Vol. 1, No. 7 (May 1, 2008)

The five key vectors of Azerbaijan’s foreign policy

Vugar Seyidov
Independent Analyst
Budapest, Hungary
 

After it recovered its independence in 1991, Azerbaijan faced the challenge of defining almost from scratch policies on an enormous range of foreign policy issues.  Indeed, the range of these issues is so broad that sometimes makes it difficult to see the basic contours of Baku's approach to the world.  But now, nearly 17 years after this process began, it is possible to identify the five key vectors of Azerbaijan's foreign policy.  
            
The overriding foreign and domestic policy challenge facing Azerbaijan is the restoration of its territorial integrity and the establishment of control over Nagorno-Karabakh and other regions of the country occupied by Armenian forces.  No other Azerbaijani foreign policy concern can or will ever be allowed to take precedence over this one, a reality that many outsiders do not understand but that explains why Baku is using its oil revenues to transform its military in order to be in a force of a resolution of this problem.  That is the first vector of Azerbaijan's foreign policy.

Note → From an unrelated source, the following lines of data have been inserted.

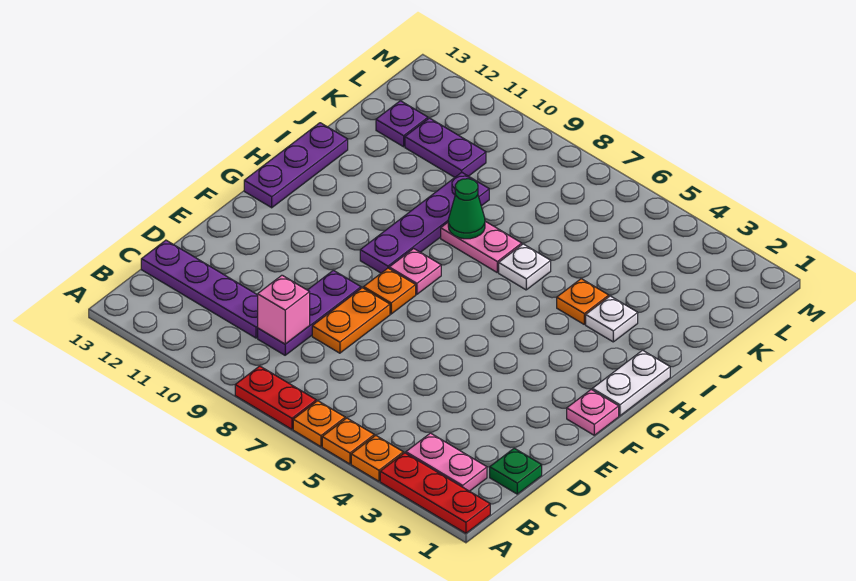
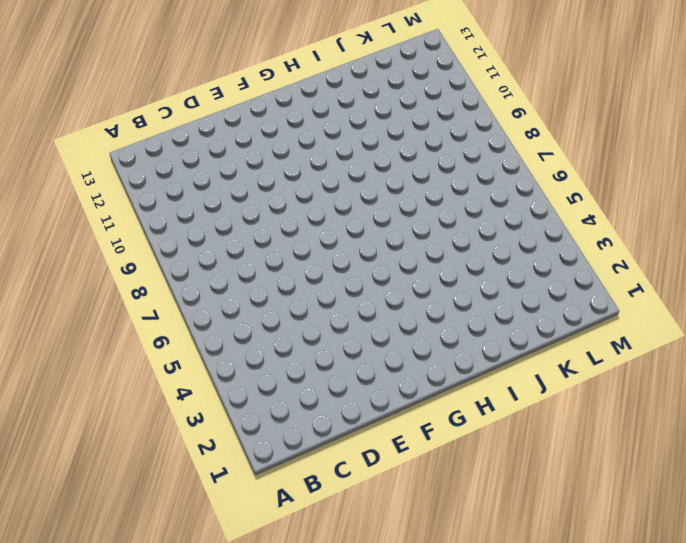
none -> red plate A1:A3 level 1
none -> orange plate A4 level 1
none -> orange plate A5 level 1

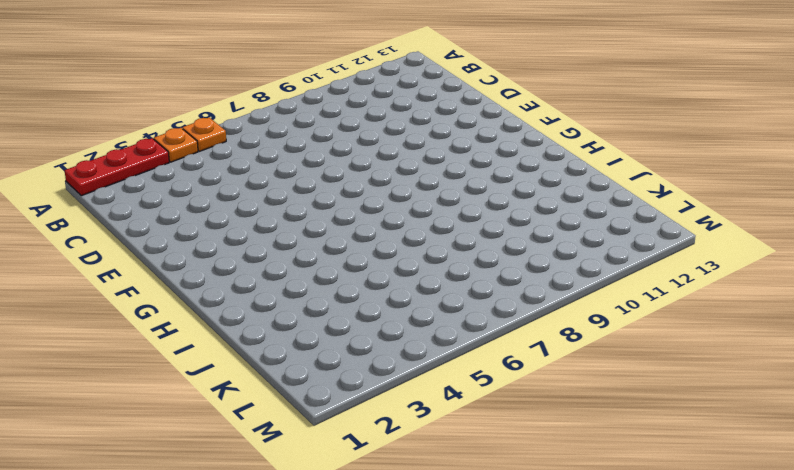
none -> orange plate A6 level 1
none -> red plate A7:A8 level 1
none -> pink plate B2:B3 level 1

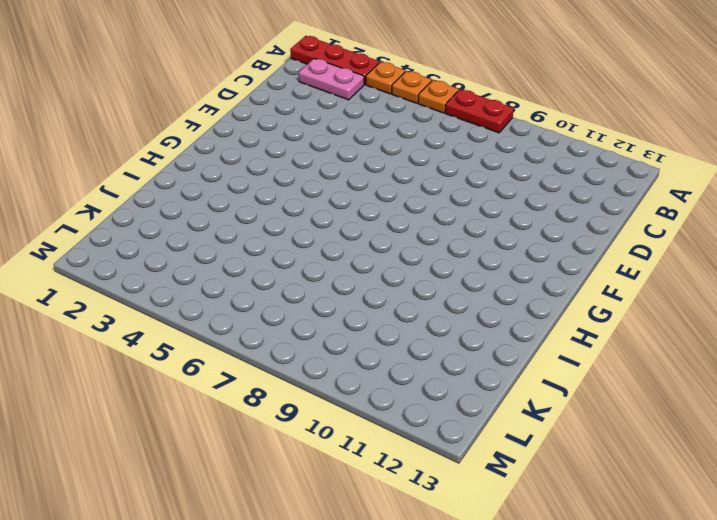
none -> green plate C1 level 1
none -> purple plate C9:E9 level 1
none -> purple plate C10:C13 level 1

The second involves the definition of the legal status of the Caspian Sea.  Because Azerbaijan extracts much of the oil that makes it a power from this territory, reaching an agreement about the division of the Caspian that satisfies the country's national interests is a continuing priority, one second only to the Karabakh dispute.  As a result, Baku continues to put much of its diplomatic muscle behind negotiations with the four other littoral states.  Not only must the legal status of the Caspian Sea and the marine borders be defined, but it is also crucial to keep the biggest lake off the arm race and turn it into a demilitarized zone, which will serve the interests of all five littoral states.

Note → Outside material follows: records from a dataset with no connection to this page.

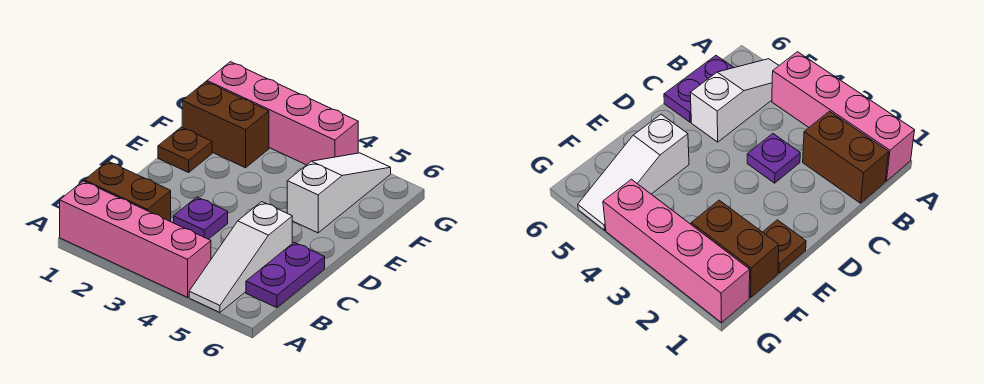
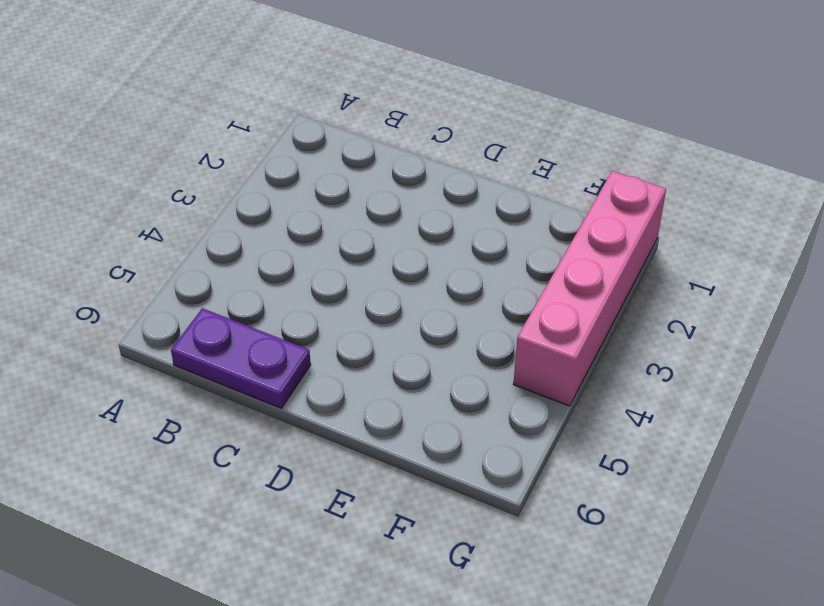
none -> pink brick A1:A4 level 1
none -> white slope A5:C5 level 1 top C

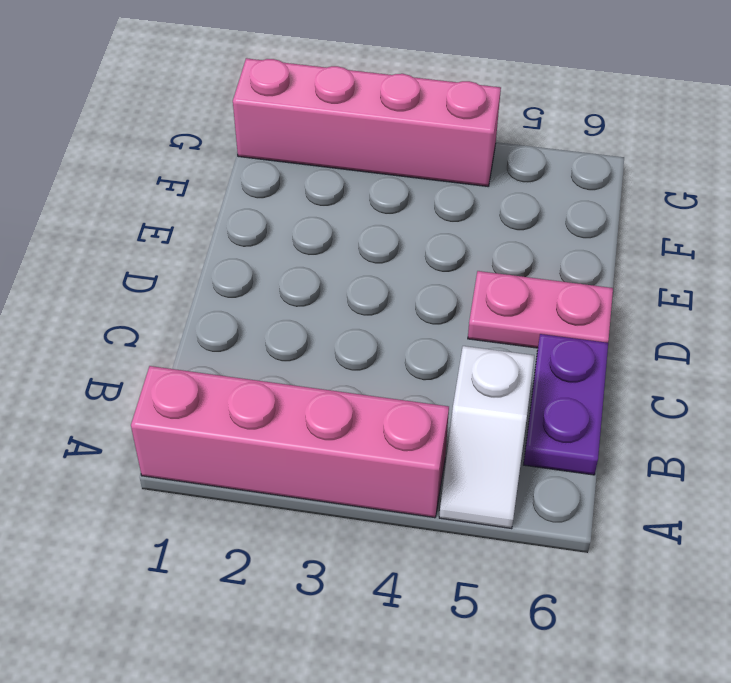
white slope A5:B5 level 1 top B -> white slope A5:C5 level 1 top C
pink plate D5:D6 level 1 -> none
none -> brown brick B1:B2 level 1
none -> purple plate C3 level 1

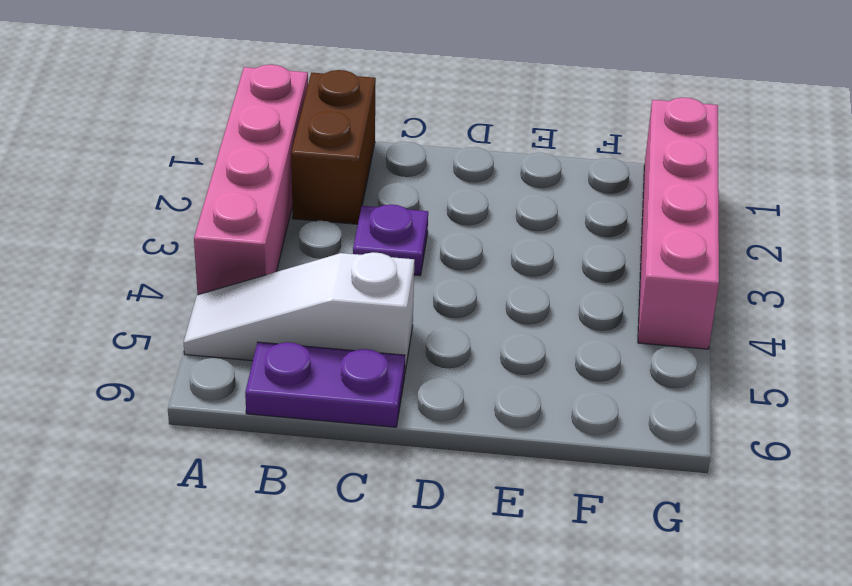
none -> brown plate E1 level 1
none -> white slope E5:G5 level 1 top E

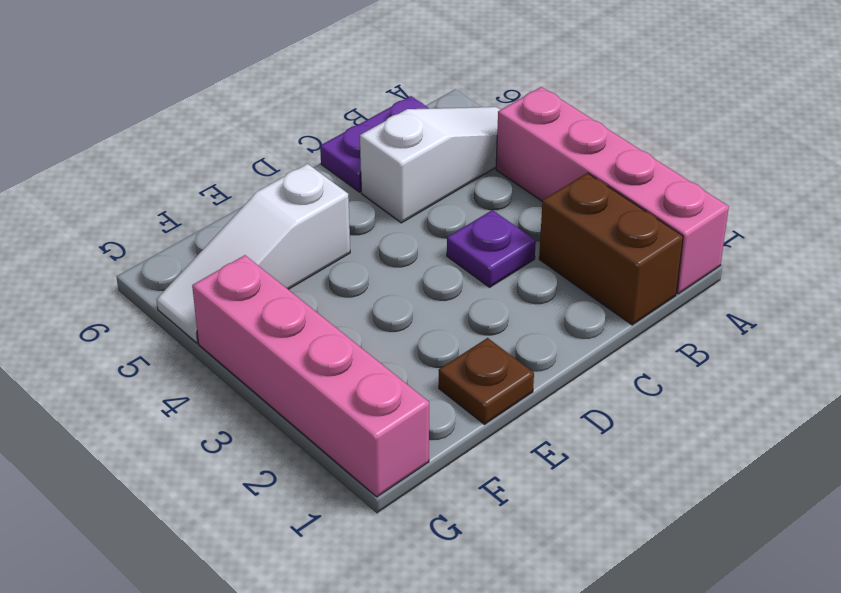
none -> brown brick F1:F2 level 1

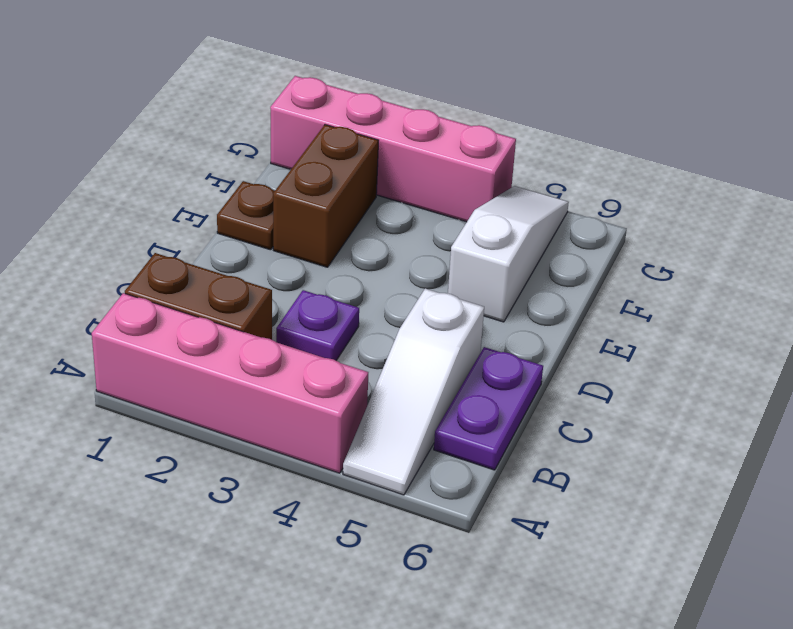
brown brick E2:F2 level 1 -> brown brick F1:F2 level 1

Azerbaijan's third key foreign policy vector is one that most analysts pass over but that in fact is central to the country's future.  It concerns relations with the growing number of Azerbaijanis living abroad.  The Azerbaijani government seeks to expand ties with them in order to promote Baku's interests bilaterally and multilaterally.  For Azerbaijan, it is critically important that Azerbaijanis abroad, be they migrants, émigrés, or longtime ethnic communities, feel themselves part of the Azerbaijani nation broadly conceived.  It is essential that the Azerbaijani communities in these countries feel the attention and care from the state of Azerbaijan and overcome the feeling of being abandoned.  Towards that end, the Azerbaijani diplomacy can and must be more active in addressing cultural and social needs of Azerbaijani communities in the countries of their residence, especially in Iran, Russia, Iraq (the Turcomans), and Georgia.  

Baku has identified as its fourth key vector in foreign policy active involvement in international and regional organizations.  That has allowed Azerbaijan to expand its reach to countries in which it does not yet have diplomatic representation and to enlist the aid of these organizations, including the United Nations, the Council of Europe, the Organization for Security and Cooperation in Europe, and the Organization of the Islamic Conference, among others to put pressure on Armenia and its backers to end the illegal occupation of the Azerbaijani territory.

And fifth, given both its geographical location and its national traditions, Azerbaijan has defined as a vector of its foreign policy both the closest possible integration into European and Trans-Atlantic institutions and strategic partnership with the United States on the one hand, and the best possible relations with the Russian Federation on the other, an approach that President Heydar Aliyev and his successor, President Ilham Aliyev, have defined as Azerbaijan's "balanced" foreign policy and one that requires the most clever and flexible of approaches.

Thinking about Baku's approach to the world in terms of these five vectors not only helps to explain many of the specific actions of Azerbaijani foreign policy actors but also provides a way of thinking about what Azerbaijan is likely to do in the future, especially if there are significant changes on one or another of these vectors.